To ensure data consistency, you must refresh nested materialized views in their order of dependency, from the base view to the top-level view. The underlying materialized view must be an incremental refresh type (REFRESH FAST).

Perform an incremental refresh

To manually trigger a refresh, run the following command:

REFRESH MATERIALIZED VIEW mv_name;

An incremental refresh processes only the changes that have occurred in the base table since the last refresh, making it fast and low-overhead without requiring a full table scan.

Note

When you run REFRESH MATERIALIZED VIEW for the first time, the system automatically performs a full refresh to populate the initial data. Subsequent refreshes are incremental.

Drop a materialized view

DROP MATERIALIZED VIEW mv_name;

After you drop a materialized view, the system automatically cleans up the corresponding delta table if the delta_mv_auto_cleanup = ON parameter is enabled (default).

Management and monitoring

List of materialized views

SELECT
  table_name,
  table_schema,
  base_tables,
  first_refresh_time,
  refresh_strategy,
  last_start_time,
  last_end_time
FROM mysql.view_materialized_info
WHERE refresh_strategy = 'FAST';

All materialized views

SELECT * FROM mysql.view_materialized_info;

Refresh task queue

SELECT * FROM information_schema.materialized_view_refresh_queue;

FAQ

How to verify incremental refresh?

Use the following statement to verify that the refresh_strategy is FAST. You can also check the last_refresh_status column for the result of the most recent refresh.

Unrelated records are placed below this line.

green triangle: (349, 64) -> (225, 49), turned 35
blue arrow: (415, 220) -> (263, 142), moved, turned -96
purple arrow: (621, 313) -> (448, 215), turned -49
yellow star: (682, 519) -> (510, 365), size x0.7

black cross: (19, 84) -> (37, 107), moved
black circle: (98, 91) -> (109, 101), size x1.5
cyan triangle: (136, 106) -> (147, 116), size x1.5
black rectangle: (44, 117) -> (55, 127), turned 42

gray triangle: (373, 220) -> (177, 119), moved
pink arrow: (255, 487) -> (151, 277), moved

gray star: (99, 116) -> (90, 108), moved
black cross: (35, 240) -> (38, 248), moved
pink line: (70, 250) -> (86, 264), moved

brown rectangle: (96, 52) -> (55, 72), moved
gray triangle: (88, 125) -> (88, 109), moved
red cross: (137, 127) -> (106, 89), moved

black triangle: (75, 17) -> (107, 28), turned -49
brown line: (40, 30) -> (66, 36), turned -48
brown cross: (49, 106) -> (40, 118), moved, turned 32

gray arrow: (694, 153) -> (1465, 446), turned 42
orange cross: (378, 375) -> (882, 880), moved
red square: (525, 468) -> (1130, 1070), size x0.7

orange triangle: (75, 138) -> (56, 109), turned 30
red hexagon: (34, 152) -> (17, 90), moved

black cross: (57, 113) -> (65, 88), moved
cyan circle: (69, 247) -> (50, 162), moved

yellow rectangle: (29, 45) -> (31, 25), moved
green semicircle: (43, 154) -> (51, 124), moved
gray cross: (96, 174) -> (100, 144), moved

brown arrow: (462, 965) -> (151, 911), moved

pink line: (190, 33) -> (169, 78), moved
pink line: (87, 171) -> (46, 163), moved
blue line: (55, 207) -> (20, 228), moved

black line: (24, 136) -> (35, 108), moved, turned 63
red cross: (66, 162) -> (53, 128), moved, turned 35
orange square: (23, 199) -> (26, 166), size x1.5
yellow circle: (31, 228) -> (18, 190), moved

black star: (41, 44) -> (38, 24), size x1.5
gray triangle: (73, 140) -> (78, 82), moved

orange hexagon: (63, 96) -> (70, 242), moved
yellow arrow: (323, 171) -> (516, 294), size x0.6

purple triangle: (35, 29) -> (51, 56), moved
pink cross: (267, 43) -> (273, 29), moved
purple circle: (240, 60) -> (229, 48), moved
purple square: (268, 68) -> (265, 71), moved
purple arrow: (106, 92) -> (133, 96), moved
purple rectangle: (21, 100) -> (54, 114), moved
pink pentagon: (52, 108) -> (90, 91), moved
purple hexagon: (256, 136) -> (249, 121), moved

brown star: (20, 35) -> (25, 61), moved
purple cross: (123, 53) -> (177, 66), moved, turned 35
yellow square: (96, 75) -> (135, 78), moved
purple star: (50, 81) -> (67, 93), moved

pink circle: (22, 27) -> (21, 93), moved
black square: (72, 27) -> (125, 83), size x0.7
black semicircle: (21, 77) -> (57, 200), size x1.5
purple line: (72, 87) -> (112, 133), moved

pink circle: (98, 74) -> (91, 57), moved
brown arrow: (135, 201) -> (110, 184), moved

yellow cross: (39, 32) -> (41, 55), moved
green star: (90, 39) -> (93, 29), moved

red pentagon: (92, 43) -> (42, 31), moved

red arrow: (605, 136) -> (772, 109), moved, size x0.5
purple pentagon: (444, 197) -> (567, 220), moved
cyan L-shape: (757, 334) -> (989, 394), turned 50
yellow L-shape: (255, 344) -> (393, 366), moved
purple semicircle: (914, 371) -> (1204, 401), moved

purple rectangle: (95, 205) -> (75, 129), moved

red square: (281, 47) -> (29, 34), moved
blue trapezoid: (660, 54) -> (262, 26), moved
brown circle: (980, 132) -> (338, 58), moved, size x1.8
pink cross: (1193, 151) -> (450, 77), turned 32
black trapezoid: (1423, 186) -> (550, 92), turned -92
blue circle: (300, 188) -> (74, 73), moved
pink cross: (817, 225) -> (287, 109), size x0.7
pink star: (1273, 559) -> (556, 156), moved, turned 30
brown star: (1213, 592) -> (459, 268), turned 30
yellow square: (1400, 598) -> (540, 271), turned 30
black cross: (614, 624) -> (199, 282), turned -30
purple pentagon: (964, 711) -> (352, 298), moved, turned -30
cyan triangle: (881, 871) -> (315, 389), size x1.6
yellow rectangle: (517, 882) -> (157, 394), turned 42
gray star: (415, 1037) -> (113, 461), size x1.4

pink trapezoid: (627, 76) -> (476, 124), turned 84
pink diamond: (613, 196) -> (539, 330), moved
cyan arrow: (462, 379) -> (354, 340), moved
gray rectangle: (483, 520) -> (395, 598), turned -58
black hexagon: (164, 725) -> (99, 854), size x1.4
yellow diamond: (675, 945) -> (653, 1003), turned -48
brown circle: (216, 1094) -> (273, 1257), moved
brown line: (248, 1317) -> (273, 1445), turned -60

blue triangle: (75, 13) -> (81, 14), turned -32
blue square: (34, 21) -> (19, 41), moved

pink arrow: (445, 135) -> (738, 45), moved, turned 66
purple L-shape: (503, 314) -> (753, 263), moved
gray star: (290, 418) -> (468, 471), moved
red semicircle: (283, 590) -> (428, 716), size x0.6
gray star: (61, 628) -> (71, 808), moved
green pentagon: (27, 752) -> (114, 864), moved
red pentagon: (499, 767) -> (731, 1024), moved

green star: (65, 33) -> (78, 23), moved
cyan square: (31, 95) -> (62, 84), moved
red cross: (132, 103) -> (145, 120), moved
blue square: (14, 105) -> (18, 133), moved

SELECT table_name, refresh_strategy, last_start_time, last_end_time
FROM mysql.view_materialized_info;

When is the materialized view updated?

Before a refresh, the view's data reflects its state at the time of the last refresh. To update the data, you must manually run REFRESH MATERIALIZED VIEW mv_name.

Is the base table locked during refresh?

No. You can continue to perform normal read and write operations on the base table during an incremental refresh without any impact.

Is aggregation supported for incremental refresh?

Incremental refresh is currently supported for single-table aggregation. Multi-table aggregation and UNION ALL are not currently supported.

What is the minimum refresh interval?

The minimum refresh interval is currently 1 second.